A prescinderà da chi arriverà al numero 10 di Downing Street, da qui ai prossimi mesi i nodi dell’impasse Brexit si ripresenteranno puntualmente sia all’interno dei confini britannici che sul piano delle interlocuzioni tra Londra e la Commissione Ue. Il cambio di assetto a Bruxelles e Strasburgo emerso dal recente voto continentale, infatti, si annuncia troppo lieve per pensare che possa essere messa in dubbio l’indisponibilità dell’Unione a modificare il Withdrawal agreement siglato da Jean-Claude Juncker e Theresa May nell’autunno 2018, e allo stesso modo a Westminster continuano a non emergere maggioranze relativamente a potenziali soluzioni per la separazione dall’Ue.
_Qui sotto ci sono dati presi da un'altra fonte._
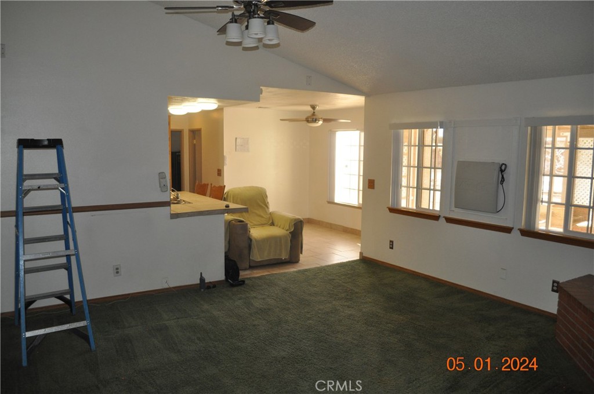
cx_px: 297
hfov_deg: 67.4
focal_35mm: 27
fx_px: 445
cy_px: 197
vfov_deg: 47.8
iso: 800
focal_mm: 18
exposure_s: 1/100
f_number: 3.5
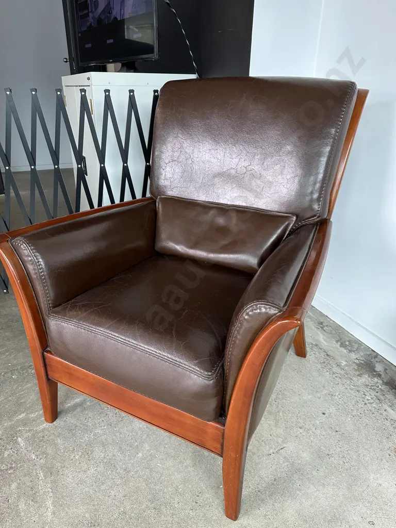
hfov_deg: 56.8
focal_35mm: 24
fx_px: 366
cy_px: 264
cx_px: 198
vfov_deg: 71.6
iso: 100
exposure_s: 1/100
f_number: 1.78
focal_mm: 6.86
In definitiva, non basterà di certo l’uscita di scena di May a risolvere il rebus e non va dimenticato che al momento l’opzione di default è quella di un no deal il prossimo 31 ottobre, scenario che acquisirebbe maggiore forza qualora divenisse primo ministro un falco come Johnson. Rimangono poi sullo sfondo le incognite in merito al futuro stesso del Regno Unito, sulla cui integrità aleggiano le minacce Irlanda del Nord e Scozia, e le incertezze in merito all’adeguatezza del sistema di common law britannico per fare fronte al grande sforzo normativo che una ridefinizione dei rapporti con Bruxelles comunque richiederebbe. Allo stato attuale, invece, appare meno concreta l’ipotesi di nuove elezioni generali a settembre, alle quali laburisti e conservatori si presenterebbero in chiara difficoltà per la continua ascesa dei concorrenti più radicali sulla questione europea.
Spetterà agli studiosi, tra qualche anno, dare un giudizio obiettivo sulla travagliata esperienza di Theresa May alla guida del Governo della Gran Bretagna. In ogni caso, ciò che si può affermare con ragionevole certezza già da ora è che se quello di May è stato un compito reso arduo dalla più grave crisi istituzionale degli ultimi decenni, la persona che ne prenderà il posto sarà attesa da un’impresa ardua: evitare da qui a 5 mesi una rottura traumatica che avrebbe serie ripercussioni su entrambe le sponde della Manica.